Creating a Custom Authentication Backend

Creating a custom authentication backend for Django is actually quite easy.

What might they be used for?

• E-mail based usernames
• Third party authentication - ie Facebook, Other Web Service, POP3/IMAP, LDAP

For this tutorial I will create a IMAP authentication backend which allows checking a username and password against an E-mail server - perfect if you are writing your own webmail client or address book.

What is an Authentication Backend?

Authentication backends allow the ability to change what method checks your users credentials.

A great example of this is to create an IMAP authentication backend. Rather than creating a username & password in 2 seperate databases - your Django application and your mail server, you would want to have just the one.

For webservices, ie Facebook authentication, you don’t have access to user data. Facebook connect provides you details of the currently authenticated user. But to maintain the login_required decorator or to user request.user you still need to have them logged in using Django. That’s where the Authentication Backend comes in.

Creating a Simple Authentication Backend

This is only a simple backend and isn’t really useful beyond an example. More experienced users may want to skip this step

For this example we are going to check to see if a user matching the username exists and that the password is their username in reverse.

So, assuming you have a user called admin, the following would be correct;

Username: admin

Password: nimda

# import the User object
from django.contrib.auth.models import User

# Name my backend 'MyCustomBackend'
class MyCustomBackend:

    # Create an authentication method
    # This is called by the standard Django login procedure
    def authenticate(self, username=None, password=None):

        try:
            # Try to find a user matching your username
            user = User.objects.get(username=username)

            #  Check the password is the reverse of the username
            if password == username[::-1]:
                # Yes? return the Django user object
                return user
            else:
                # No? return None - triggers default login failed
                return None
        except User.DoesNotExist:
            # No user was found, return None - triggers default login failed
            return None

    # Required for your backend to work properly - unchanged in most scenarios
    def get_user(self, user_id):
        try:
            return User.objects.get(pk=user_id)
        except User.DoesNotExist:
            return None

Making Django use your new Authentication Backend.

In your settings.py add

AUTHENTICATION_BACKENDS = ( 'path.to.your.MyCustomBackend', )
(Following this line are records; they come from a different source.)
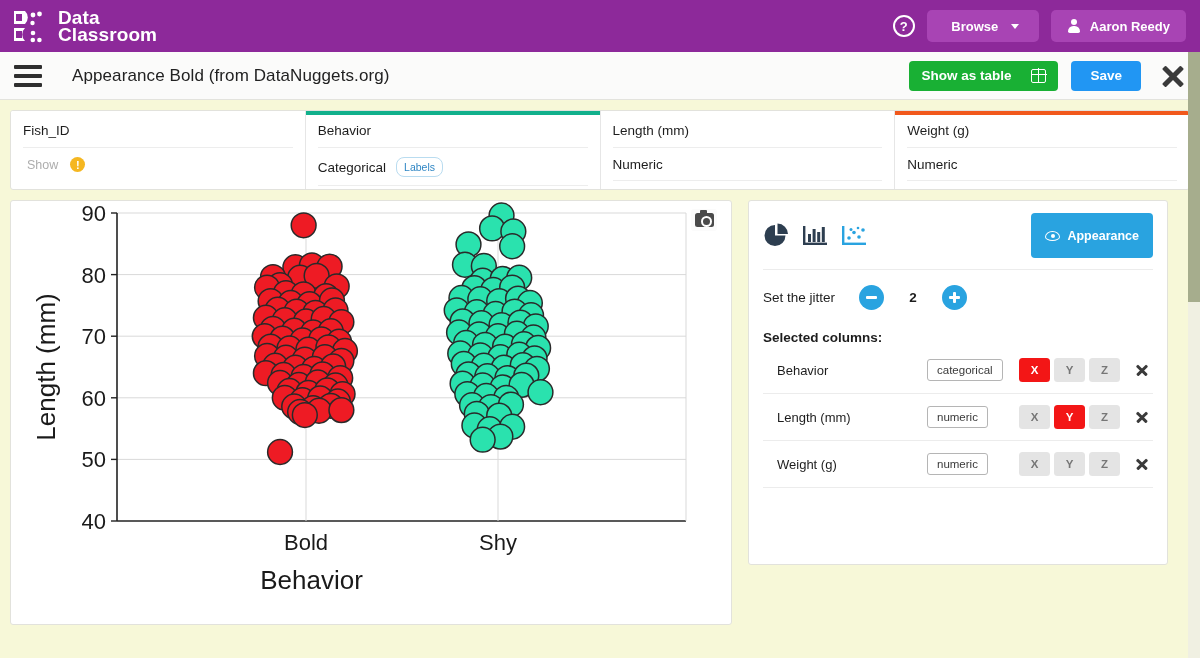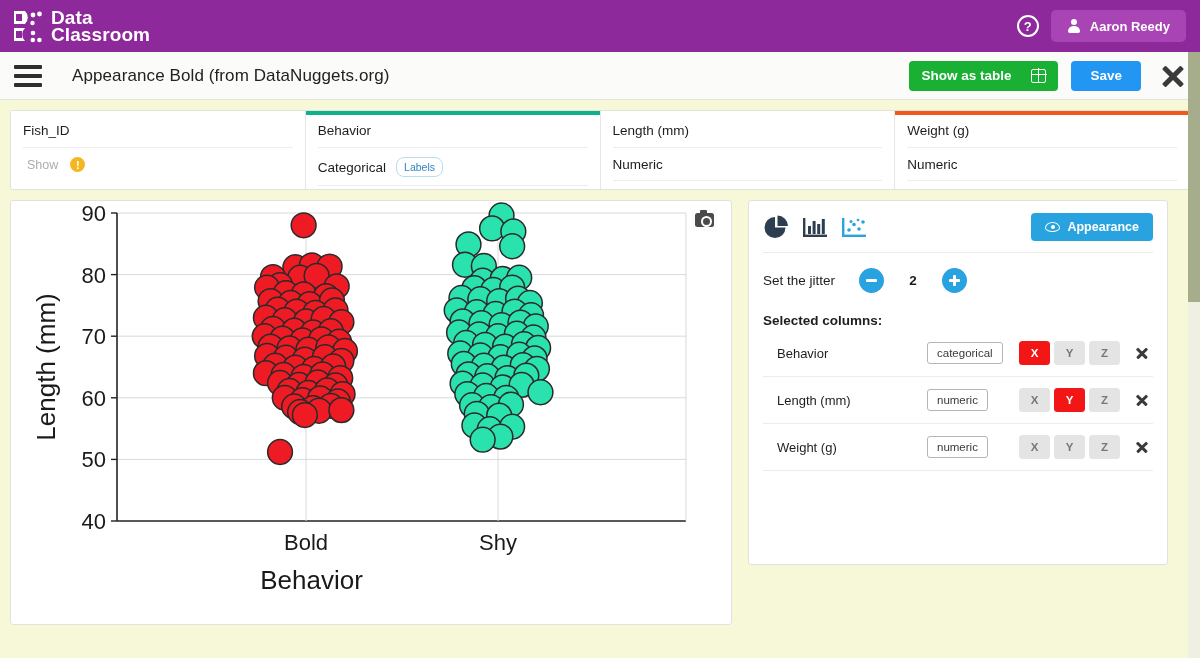--- a/index.html
+++ b/index.html
@@ -17,7 +17,7 @@
     padding: 0 14px 0 12px;
     position: relative;
   }
-  .logo-wrap { display: flex; align-items: center; gap: 7px; }
+  .logo-wrap { display: flex; align-items: center; gap: 14px; }
   .logo-mark { width: 32px; height: 34px; position: relative; }
   .logo-text { color: #ffffff; font-size: 19px; font-weight: bold; line-height: 17px; letter-spacing: .1px; }
   .logo-text span { display: block; }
You might have ‘project.backend.MyCustomBackend’ - this could be backend.py in your project file, with a class name of MyCustomBackend

Yes, security wise this is pretty pointless, but its demonstrating how a simple authentication backend works.

Creating the IMAP Authentication Backend

To communicate with the IMAP server I will be using the imaplib as provided by the default python packages. Here is a basic example of login using this library

from imaplib import IMAP4

try:
    c = IMAP4('my_mail_server')
    c.login('my_username', 'my_password')
    c.logout()
except IMAP4.error, e:
    print 'An error occurred: %s' % e

All we need to do now is combine this with our Django backend code.

# import the User object
from django.contrib.auth.models import User

# import the IMAP library
from imaplib import IMAP4

# import time - this is used to create Django's internal username
import time

# Name my backend 'MyCustomBackend'
class MyCustomBackend:

    # Create an authentication method
    # This is called by the standard Django login procedure
    def authenticate(self, username=None, password=None):
        try:
            # Check if this user is valid on the mail server
            c = IMAP4('my_mail_server')
            c.login(username, password)
            c.logout()
        except:
            return None

        try:
            # Check if the user exists in Django's local database
            user = User.objects.get(email=username)
        except User.DoesNotExist:
            # Create a user in Django's local database
            user = User.objects.create_user(time.time(), username, 'passworddoesntmatter')

        return user

    # Required for your backend to work properly - unchanged in most scenarios
    def get_user(self, user_id):
        try:
            return User.objects.get(pk=user_id)
        except User.DoesNotExist:
            return None

In the above example I have assumed that your mail server is configured to use [email protected] usernames. If not, you could modify as follows;

Replace

    try:
        # Check if the user exists in Django's local database
        user = User.objects.get(email=username)
    except User.DoesNotExist:
        # Create a user in Django's local database
        user = User.objects.create_user(time.time(), username, 'passworddoesntmatter')

With

	# Check if the user exists, if not, create it.
    user, created = User.objects.get_or_create(username=username)

You can also remove the import time as this was only used when creating a user when you needed something unique - the real username takes care of that.

Making Django use your new Authentication Backend.

In your settings.py add

AUTHENTICATION_BACKENDS = ( 'path.to.your.MyCustomBackend', )

I think I have documented the code above well enough to understand without needing to go into too much detail.